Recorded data

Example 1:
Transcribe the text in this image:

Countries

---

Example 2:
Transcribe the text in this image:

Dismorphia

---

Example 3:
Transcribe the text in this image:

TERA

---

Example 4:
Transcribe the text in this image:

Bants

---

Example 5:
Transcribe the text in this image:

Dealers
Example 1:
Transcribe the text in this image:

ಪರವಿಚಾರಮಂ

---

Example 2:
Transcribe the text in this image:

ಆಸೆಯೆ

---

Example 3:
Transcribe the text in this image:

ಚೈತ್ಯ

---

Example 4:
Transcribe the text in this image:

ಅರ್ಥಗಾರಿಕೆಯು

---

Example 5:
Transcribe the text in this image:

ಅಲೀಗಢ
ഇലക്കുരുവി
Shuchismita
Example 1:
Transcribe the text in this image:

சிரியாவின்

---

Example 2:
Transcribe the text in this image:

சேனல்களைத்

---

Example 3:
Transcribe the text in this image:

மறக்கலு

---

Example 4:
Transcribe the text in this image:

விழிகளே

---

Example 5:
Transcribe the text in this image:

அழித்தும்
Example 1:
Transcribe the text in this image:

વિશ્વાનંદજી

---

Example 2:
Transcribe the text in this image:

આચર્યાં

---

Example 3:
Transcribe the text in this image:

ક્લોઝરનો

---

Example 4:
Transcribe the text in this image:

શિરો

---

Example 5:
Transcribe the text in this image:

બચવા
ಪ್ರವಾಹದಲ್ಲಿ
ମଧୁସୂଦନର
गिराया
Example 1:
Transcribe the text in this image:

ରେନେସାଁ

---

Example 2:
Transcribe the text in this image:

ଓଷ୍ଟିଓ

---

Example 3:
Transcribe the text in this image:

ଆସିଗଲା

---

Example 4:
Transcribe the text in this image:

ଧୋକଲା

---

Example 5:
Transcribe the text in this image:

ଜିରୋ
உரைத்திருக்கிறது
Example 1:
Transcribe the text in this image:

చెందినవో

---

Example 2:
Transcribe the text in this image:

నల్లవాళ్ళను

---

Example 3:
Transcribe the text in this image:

### TASK STATEMENT:
Copy the records exactly.

### EXPECTED ANSWER:
Example 1:
Transcribe the text in this image:

Countries

---

Example 2:
Transcribe the text in this image:

Dismorphia

---

Example 3:
Transcribe the text in this image:

TERA

---

Example 4:
Transcribe the text in this image:

Bants

---

Example 5:
Transcribe the text in this image:

Dealers
Example 1:
Transcribe the text in this image:

ಪರವಿಚಾರಮಂ

---

Example 2:
Transcribe the text in this image:

ಆಸೆಯೆ

---

Example 3:
Transcribe the text in this image:

ಚೈತ್ಯ

---

Example 4:
Transcribe the text in this image:

ಅರ್ಥಗಾರಿಕೆಯು

---

Example 5:
Transcribe the text in this image:

ಅಲೀಗಢ
ഇലക്കുരുവി
Shuchismita
Example 1:
Transcribe the text in this image:

சிரியாவின்

---

Example 2:
Transcribe the text in this image:

சேனல்களைத்

---

Example 3:
Transcribe the text in this image:

மறக்கலு

---

Example 4:
Transcribe the text in this image:

விழிகளே

---

Example 5:
Transcribe the text in this image:

அழித்தும்
Example 1:
Transcribe the text in this image:

વિશ્વાનંદજી

---

Example 2:
Transcribe the text in this image:

આચર્યાં

---

Example 3:
Transcribe the text in this image:

ક્લોઝરનો

---

Example 4:
Transcribe the text in this image:

શિરો

---

Example 5:
Transcribe the text in this image:

બચવા
ಪ್ರವಾಹದಲ್ಲಿ
ମଧୁସୂଦନର
गिराया
Example 1:
Transcribe the text in this image:

ରେନେସାଁ

---

Example 2:
Transcribe the text in this image:

ଓଷ୍ଟିଓ

---

Example 3:
Transcribe the text in this image:

ଆସିଗଲା

---

Example 4:
Transcribe the text in this image:

ଧୋକଲା

---

Example 5:
Transcribe the text in this image:

ଜିରୋ
உரைத்திருக்கிறது
Example 1:
Transcribe the text in this image:

చెందినవో

---

Example 2:
Transcribe the text in this image:

నల్లవాళ్ళను

---

Example 3:
Transcribe the text in this image:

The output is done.